Publicado em 26/06/2026 às 15h00.

Ex-prefeito cobra Jerônimo por explicações sobre a saúde em Barreiras

A cobrança ocorre em meio aos números do Tratamento Fora do Domicílio (TFD)

Redação
Foto: Reprodução

 

O ex-prefeito de Barreiras, Zito Barbosa (União Brasil), afirmou que o governador Jerônimo Rodrigues (PT), o ex-governador e ministro da Casa Civil, Rui Costa (PT), e o senador Jaques Wagner (PT) deveriam aproveitar a agenda política deste fim de semana no município para apresentar respostas sobre a assistência oncológica no Oeste da Bahia.

“Eles deveriam vir a Barreiras explicar como vão resolver o problema da saúde.

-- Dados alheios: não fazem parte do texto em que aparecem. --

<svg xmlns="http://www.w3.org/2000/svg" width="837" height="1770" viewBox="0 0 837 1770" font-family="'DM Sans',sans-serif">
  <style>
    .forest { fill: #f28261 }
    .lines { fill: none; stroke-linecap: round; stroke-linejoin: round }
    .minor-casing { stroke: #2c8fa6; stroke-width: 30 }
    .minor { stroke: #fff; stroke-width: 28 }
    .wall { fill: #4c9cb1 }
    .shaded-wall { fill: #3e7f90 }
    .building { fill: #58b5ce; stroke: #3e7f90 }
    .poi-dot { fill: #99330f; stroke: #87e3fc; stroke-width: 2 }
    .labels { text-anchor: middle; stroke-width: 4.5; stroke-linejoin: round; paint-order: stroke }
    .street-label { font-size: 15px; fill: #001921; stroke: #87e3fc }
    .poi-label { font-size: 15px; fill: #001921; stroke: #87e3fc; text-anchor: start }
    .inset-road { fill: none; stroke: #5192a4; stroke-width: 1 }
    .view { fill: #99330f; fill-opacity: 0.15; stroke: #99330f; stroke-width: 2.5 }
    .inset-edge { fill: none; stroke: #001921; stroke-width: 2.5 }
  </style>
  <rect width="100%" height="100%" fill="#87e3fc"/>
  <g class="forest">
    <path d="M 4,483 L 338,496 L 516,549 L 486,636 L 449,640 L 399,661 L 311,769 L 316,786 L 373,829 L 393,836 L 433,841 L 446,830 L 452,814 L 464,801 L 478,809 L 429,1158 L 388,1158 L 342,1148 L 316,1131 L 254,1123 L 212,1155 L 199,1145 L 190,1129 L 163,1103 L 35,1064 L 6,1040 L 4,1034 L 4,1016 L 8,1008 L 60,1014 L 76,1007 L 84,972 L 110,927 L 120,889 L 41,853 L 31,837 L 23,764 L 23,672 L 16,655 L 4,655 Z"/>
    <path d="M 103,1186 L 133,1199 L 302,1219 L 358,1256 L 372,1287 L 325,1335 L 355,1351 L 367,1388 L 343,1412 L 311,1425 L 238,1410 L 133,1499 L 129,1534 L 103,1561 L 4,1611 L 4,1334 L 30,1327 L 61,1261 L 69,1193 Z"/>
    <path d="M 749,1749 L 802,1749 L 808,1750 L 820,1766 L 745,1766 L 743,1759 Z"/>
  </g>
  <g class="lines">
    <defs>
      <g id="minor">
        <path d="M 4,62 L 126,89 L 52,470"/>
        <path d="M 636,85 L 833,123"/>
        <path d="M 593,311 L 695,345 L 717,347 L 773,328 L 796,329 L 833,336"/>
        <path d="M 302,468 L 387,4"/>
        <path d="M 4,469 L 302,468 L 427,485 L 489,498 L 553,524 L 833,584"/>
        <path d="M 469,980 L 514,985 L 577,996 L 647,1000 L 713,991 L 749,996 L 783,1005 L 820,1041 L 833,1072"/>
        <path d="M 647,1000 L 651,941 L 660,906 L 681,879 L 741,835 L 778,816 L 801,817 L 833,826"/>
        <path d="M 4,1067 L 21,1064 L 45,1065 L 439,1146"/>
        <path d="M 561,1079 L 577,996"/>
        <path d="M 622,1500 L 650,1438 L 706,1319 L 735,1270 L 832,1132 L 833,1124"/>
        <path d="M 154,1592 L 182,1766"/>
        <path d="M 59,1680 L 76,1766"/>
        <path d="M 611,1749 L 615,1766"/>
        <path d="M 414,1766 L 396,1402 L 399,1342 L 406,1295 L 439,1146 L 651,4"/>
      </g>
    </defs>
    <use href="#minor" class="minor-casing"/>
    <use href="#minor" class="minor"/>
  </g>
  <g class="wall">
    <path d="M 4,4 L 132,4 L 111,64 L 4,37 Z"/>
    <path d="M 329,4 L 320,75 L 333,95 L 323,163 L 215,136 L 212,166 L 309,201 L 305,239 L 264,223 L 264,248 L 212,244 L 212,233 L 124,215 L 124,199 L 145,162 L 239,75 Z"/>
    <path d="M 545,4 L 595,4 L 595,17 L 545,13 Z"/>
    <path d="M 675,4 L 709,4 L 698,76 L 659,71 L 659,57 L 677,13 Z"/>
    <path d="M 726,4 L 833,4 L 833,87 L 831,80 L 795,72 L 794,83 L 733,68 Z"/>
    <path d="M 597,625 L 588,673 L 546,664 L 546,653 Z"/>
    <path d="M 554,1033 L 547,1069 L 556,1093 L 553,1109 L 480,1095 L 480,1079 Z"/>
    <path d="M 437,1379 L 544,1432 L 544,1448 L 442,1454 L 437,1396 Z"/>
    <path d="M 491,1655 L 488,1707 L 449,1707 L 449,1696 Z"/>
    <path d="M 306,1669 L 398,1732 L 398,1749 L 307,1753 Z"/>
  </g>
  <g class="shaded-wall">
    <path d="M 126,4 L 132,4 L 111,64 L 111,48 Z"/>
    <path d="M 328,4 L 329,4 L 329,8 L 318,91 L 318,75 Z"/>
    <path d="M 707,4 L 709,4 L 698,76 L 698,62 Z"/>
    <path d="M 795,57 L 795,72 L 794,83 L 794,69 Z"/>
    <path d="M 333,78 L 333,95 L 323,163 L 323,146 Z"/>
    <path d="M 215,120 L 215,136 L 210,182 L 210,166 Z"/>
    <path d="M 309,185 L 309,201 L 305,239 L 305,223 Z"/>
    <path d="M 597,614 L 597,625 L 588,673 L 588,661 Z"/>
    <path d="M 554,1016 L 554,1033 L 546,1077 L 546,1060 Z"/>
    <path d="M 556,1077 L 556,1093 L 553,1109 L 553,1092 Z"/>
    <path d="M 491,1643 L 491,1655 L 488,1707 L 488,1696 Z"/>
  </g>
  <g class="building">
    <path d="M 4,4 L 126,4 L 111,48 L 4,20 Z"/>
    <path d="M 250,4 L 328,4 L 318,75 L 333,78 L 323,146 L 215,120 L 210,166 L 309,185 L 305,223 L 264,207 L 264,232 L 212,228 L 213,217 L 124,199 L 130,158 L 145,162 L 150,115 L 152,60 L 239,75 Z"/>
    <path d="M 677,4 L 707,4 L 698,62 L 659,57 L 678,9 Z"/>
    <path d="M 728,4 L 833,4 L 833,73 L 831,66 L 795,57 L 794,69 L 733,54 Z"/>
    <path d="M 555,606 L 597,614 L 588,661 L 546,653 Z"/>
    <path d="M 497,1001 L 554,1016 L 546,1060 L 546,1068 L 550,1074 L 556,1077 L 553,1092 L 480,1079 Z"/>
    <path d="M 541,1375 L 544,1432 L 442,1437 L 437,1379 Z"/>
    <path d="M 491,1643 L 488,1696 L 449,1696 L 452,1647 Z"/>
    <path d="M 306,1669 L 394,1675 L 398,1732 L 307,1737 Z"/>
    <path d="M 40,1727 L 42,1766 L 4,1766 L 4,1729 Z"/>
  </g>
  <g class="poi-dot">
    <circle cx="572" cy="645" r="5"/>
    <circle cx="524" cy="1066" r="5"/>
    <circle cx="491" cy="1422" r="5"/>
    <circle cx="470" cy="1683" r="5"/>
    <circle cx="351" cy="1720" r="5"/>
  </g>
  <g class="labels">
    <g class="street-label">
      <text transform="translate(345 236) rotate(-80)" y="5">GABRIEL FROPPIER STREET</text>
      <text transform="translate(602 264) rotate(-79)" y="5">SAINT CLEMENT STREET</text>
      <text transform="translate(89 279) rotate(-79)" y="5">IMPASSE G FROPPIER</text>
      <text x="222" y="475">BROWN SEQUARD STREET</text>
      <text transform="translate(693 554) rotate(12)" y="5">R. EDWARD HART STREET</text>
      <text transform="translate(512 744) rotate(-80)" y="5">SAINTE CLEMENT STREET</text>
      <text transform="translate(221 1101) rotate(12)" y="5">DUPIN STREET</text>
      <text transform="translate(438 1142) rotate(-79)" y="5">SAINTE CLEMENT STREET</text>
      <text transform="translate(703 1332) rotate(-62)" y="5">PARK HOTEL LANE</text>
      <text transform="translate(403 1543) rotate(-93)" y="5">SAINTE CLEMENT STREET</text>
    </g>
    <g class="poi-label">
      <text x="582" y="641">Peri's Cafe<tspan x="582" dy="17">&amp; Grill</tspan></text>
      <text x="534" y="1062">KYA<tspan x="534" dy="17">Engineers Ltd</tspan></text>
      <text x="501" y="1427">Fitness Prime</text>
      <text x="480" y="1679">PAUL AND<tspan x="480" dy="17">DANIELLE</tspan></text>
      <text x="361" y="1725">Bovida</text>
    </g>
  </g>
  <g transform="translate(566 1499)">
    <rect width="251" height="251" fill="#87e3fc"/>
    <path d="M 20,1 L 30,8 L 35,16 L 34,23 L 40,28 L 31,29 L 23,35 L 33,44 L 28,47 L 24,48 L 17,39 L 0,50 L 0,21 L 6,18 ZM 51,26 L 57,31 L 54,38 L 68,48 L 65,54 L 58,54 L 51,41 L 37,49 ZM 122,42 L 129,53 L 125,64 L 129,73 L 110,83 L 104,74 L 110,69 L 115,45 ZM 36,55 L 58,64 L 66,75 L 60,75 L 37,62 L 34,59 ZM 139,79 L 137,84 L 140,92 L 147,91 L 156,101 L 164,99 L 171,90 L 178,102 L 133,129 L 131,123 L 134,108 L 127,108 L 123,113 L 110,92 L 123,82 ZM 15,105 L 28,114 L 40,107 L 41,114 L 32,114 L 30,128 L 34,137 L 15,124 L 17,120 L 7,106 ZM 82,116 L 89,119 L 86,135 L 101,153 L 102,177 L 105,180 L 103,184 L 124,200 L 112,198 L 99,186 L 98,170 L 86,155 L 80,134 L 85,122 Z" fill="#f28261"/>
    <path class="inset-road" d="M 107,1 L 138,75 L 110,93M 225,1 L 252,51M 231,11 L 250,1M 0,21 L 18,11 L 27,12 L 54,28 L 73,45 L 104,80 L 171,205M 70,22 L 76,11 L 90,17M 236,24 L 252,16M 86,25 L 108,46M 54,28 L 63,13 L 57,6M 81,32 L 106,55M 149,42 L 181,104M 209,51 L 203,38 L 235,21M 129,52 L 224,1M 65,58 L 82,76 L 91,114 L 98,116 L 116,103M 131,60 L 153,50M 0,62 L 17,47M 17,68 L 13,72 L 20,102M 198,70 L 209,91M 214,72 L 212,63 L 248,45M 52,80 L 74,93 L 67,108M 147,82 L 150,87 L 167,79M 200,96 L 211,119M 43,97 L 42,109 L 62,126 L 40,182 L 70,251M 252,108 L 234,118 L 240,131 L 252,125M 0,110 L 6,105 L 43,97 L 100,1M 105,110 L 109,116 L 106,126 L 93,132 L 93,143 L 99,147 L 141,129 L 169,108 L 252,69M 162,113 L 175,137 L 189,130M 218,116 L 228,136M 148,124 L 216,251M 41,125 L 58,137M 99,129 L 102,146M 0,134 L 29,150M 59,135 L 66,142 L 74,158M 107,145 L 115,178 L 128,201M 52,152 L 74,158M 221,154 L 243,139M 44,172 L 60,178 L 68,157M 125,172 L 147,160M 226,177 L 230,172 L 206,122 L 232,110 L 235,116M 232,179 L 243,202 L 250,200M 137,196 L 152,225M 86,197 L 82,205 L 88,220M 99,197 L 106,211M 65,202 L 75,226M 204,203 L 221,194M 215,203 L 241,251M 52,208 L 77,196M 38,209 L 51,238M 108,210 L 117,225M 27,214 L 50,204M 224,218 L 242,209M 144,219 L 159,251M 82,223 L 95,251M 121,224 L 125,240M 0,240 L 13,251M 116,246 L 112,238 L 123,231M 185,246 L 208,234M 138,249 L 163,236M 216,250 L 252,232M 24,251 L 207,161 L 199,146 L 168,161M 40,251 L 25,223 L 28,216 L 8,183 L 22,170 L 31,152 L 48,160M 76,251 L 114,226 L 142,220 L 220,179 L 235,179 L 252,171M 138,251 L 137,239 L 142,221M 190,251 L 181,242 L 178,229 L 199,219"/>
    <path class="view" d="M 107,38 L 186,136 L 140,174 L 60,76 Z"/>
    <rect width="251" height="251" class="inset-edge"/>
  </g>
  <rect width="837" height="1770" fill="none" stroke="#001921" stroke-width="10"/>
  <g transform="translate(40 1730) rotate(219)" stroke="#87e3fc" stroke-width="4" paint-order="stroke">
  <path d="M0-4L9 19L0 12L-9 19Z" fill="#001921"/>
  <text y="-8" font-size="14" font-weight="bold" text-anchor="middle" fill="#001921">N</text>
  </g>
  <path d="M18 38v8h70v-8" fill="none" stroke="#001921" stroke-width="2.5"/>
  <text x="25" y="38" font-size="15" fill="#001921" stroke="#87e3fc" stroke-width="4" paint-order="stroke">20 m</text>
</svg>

Não é razoável que pacientes com câncer, já fragilizados pela doença, precisem enfrentar deslocamentos longos para buscar um tratamento que deveria estar mais perto da população do Oeste”, declarou.

A cobrança ocorre em meio aos números do Tratamento Fora do Domicílio (TFD), programa que garante o transporte de pacientes para atendimento em outras cidades. Dados da Secretaria Municipal de Saúde apontam que, apenas nos meses de janeiro e fevereiro de 2026, foram realizados 2.561 deslocamentos de pacientes oncológicos para unidades de referência fora de Barreiras, gerando uma despesa de R$ 673.019,05. Do total, R$ 607.527,58 foram destinados ao transporte e R$ 65.491,47 às taxas administrativas.

Segundo os registros, Salvador concentrou praticamente toda a demanda. A capital recebeu 2.488 pacientes, o equivalente a 97,15% dos deslocamentos. Também houve encaminhamentos para Brasília (38), Goiânia (21) e Vitória da Conquista (oito).

De acordo com Zito, a principal razão para esse fluxo é a ausência do serviço de radioterapia na Unidade de Alta Complexidade em Oncologia (Unacon) do Hospital do Oeste, administrado pelo Governo do Estado. Com isso, pacientes que necessitam desse tratamento continuam sendo encaminhados para Salvador. Além da radioterapia, parte significativa das quimioterapias e das cirurgias oncológicas também é realizada no Hospital Aristides Maltez, na capital.

“Barreiras e todo o Oeste não podem continuar dependendo quase exclusivamente de Salvador para procedimentos fundamentais. Quando um paciente precisa sair daqui para fazer radioterapia, quimioterapia ou cirurgia, não estamos falando apenas de números. Estamos falando de gente, de famílias inteiras que passam por uma rotina pesada, cara e desgastante”, afirmou.

O ex-prefeito também questionou o anúncio da inauguração da ala de radioterapia do Hospital do Oeste, prevista pelo governo estadual para este fim de semana. Segundo ele, ainda não foram apresentados detalhes sobre o funcionamento da estrutura.

“Dizem que vão inaugurar esta ala de radioterapia, mas, ao mesmo tempo, entregam um micro-ônibus para transportar pacientes em radioterapia para Salvador. É uma contradição”, disse.

Os dados de 2026, segundo Zito, repetem um cenário observado no ano anterior. Em 2025, Barreiras registrou 17.816 passagens emitidas para pacientes em tratamento fora do município, com investimento de R$ 4,43 milhões. A média foi de aproximadamente 1.485 deslocamentos por mês, ao custo mensal de cerca de R$ 369,5 mil.

Para o ex-prefeito, os números demonstram a necessidade de ampliar a estrutura oncológica na região. “Não dá para tratar isso como uma dificuldade pontual. O município tem feito um esforço enorme para garantir os deslocamentos, mas esse modelo impõe um peso financeiro e humano muito grande. O Governo do Estado precisa dizer qual é o plano, qual é o prazo e como pretende assegurar atendimento oncológico de forma mais digna para quem vive no Oeste da Bahia”, concluiu.